Defendants next claim that their back pay liability was cut off as of the date of their subsequent offer to place plaintiff on the police force if she met the applicable civil service regulations. Plaintiff argues, first, that any offer was not “bona fide” because it was necessarily conditioned on plaintiff’s obtaining a place on a civil service list, a factor the city could not control, and second, that she was not obligated to accept the offer because it did not include back pay and retroactive seniority. The Supreme Court’s recent decision in Ford Motor Co. v. EEOC, - U.S. -, 102 S.Ct. 3057, 73 L.Ed.2d 721 (1982), controls our disposition of this issue.
In Ford Motor Co. the Court held that “absent special circumstances, the rejection of an employer’s unconditional job offer ends the accrual of potential backpay liability,” id. at-, 102 S.Ct. at 3070, and that an employer’s failure to include in the offer retroactive seniority or back pay does not make the offer unconditional and is not a special circumstance justifying rejection. Id. at-n. 7,---, 102 S.Ct. at 3062 n. 7, 3065-71. From our examination of the record we are unable to discern the exact date on which the city made an offer to plaintiff and whether the offer was unconditional as defined in Ford Motor Co. We must therefore remand to the district court so that it can determine the amount *8of back pay due in the light of Ford Motor Co.

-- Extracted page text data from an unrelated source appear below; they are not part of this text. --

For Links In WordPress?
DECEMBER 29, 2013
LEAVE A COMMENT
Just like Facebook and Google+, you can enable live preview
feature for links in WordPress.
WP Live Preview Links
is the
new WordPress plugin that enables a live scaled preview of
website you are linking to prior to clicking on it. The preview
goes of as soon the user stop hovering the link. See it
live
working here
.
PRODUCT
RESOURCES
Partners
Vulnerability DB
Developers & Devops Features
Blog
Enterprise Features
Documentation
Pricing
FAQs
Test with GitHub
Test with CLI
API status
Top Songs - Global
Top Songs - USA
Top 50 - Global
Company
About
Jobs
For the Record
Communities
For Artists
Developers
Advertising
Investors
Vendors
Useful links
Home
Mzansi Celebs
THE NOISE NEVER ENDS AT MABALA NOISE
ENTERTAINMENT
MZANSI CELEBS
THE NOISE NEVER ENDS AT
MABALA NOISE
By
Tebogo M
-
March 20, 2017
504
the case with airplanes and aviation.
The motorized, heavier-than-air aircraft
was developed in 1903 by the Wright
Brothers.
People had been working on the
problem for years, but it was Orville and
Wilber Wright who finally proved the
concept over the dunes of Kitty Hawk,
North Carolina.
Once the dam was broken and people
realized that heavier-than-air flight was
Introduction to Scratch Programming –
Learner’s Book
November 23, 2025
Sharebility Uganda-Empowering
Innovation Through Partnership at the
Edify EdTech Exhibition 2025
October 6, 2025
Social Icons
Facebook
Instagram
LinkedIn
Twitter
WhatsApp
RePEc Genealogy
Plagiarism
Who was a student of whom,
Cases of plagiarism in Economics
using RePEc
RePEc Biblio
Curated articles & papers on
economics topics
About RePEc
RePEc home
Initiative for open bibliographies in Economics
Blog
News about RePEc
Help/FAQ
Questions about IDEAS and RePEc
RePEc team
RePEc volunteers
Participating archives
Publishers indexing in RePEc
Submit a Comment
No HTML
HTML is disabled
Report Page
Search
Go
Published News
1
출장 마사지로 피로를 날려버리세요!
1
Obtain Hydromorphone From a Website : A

Finally, we uphold the district court’s limitation of the back pay award to the city defendants only. The single act of discrimination that led to an award of back pay was the application of the height requirement to plaintiff during competition involving the all-women list. As we noted earlier, the city’s adoption of the height requirement was completely voluntary. Although the state permitted an individual city to adopt a height requirement, it in no way compelled New Bedford to do so, and it clearly did not mandate adoption of a requirement that violated title VII. In short, neither the plaintiff nor the city produced any evidence that the state was responsible for the discrimination at issue.
Our prior opinion finding no liability is reversed, and the case is remanded for further proceedings consistent herewith.
. Plaintiffs position on the list was based on the ranking of an applicant who not only had scored 93.3 percent on the examination,' as plaintiff had, but also was a member of a racial minority to be accorded preference, which plaintiff was not.
. The height requirement rule has beep eliminated.
. All further references to defendants are to the city defendants, the city officials of New Bed-ford. The state is also a party defendant.